|
I am currently faced with the following situation. i am observing a stream of x's drawn with replacement from some unknown p(x). p(x) is some heavy-tailed distribution, so many x's won't even be seen, or seen but once over some period. Given that i can monitor this stream of x's, how do i come up with a nice estimate of hat{p}(x)? Ideally, i would like to estimate the following quantities: the probability that the next draw from the stream will be a particular x (can assume independence here or not), and after a given time period (say 1M draws), what is the expected number of times i'll see a given x? I dont know what this kind of estimation is, let alone any nice techniques, so i'd like some pointers. what is the most naive approach (i guess multinomial or dirichlet-multinomial?), all the way up to more advanced approaches? any and all help would be appreciated! |
|
If your distribution is discrete and you know the size, the most naive approach would be dirichlet-multinomial with a very high alpha hyperparameter. Assuming you have N possible values of x, the probability of the next draw being equal to xi is (count(xi) + alpha)/(sum_j(count(xj)) + N*alpha). If alpha is big enough it will need a lot of draws to move from the uniform distribution to a more peaked distribution. As pointed out by Kevin Kanini, however, the notion of a "tail" is not very usual in discrete distributions, unless you have a really huge sample space. One possible setting is a discrete distribution where you don't know how many different values x can take. Then the usual approach is either a dirichlet process, which predicts the probability of the next draw being xi as (count(xi))/(sum_j(count(xj)) + alpha) if xi has already been observed or observe a new value (any new value) with probability alpha/(sum_j(count(xj)) + alpha). If you want a power-law distribution you can use a pitman-yor process where you have a discount parameter d and you estimate the probability of the next sample being (count(xi)-d)/(sum_j(count(xj))-1 + alpha) and any new value with probability (N*d+alpha)/(sum_j(count(xj)) + alpha), where N is the number of different values observed so far. You can estimate these hyperparameters either by cross-validation or using sampling, if you're willing to do more than one pass over the data. |
Can you tell us a bit more about the space the x's are being drawn from? You mentioned multinomial, which makes me think it's a finite space. If so, in what way is your p(x) "heavy-tailed"?
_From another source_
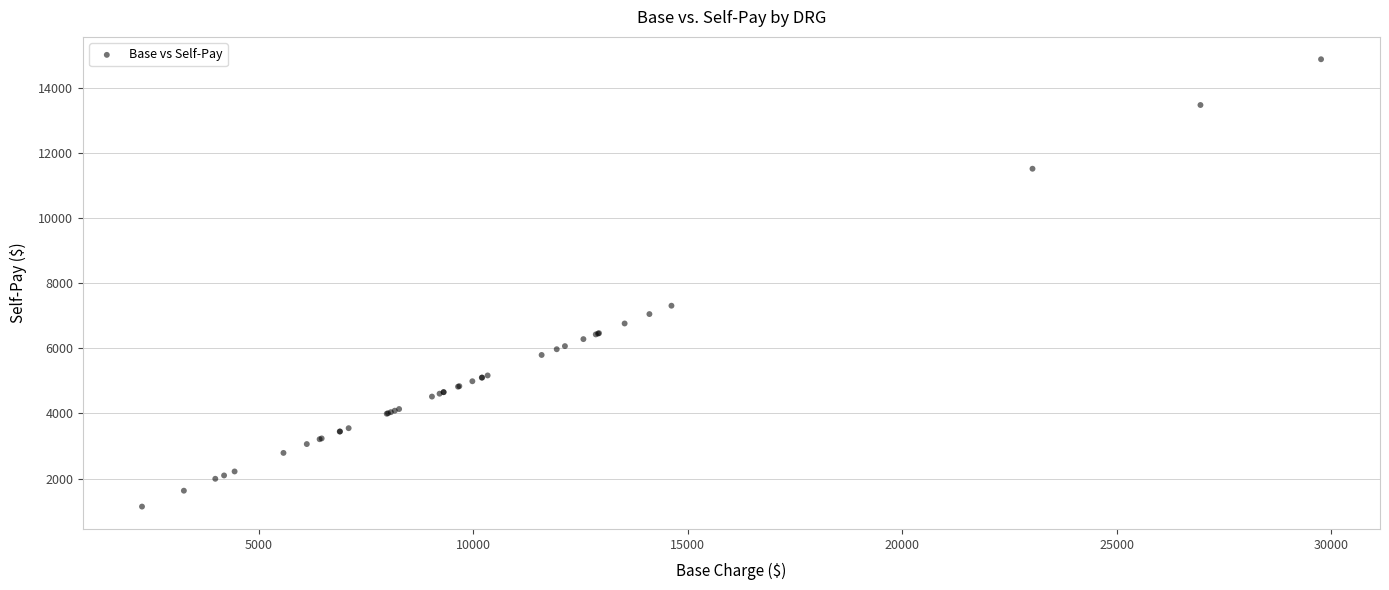

What Y value in the scatter plot is closest to 8010?

7309.9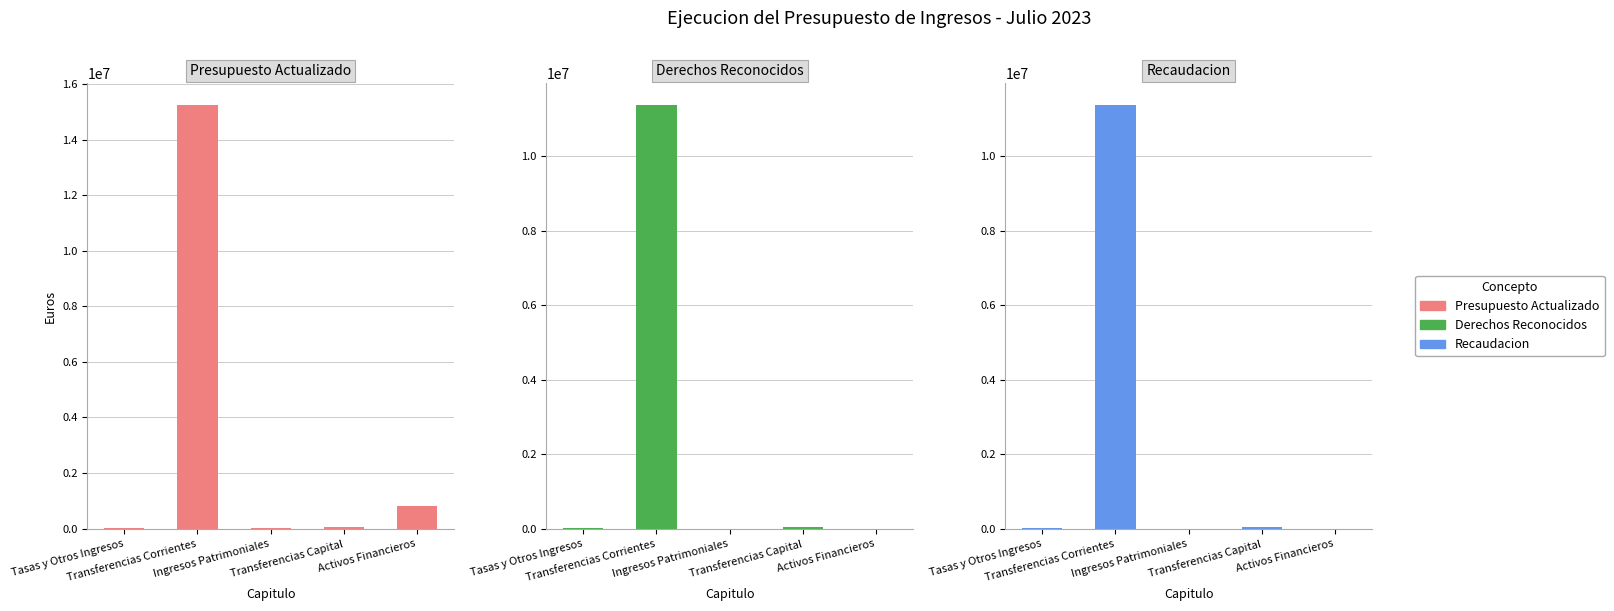

What is the greatest value displayed?

15267000.0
one can think of queries being posted to a search engine. here things seem to appear as a power law (or something similar), and one does not know the set of candidates in advance. here the x's would, for instance, be some id's for each query, or optionally the terms in the query represented in some vector (if this makes things easier). i was thinking of using kernel density estimation. however, i don't think this is a perfect approach, i dont know if i should take in the influence of near-by x's or not, and the number of kernels would, of course, become huge.
thanks for the help, i'll do a little research on the suggestions, and respond when i understand a little better.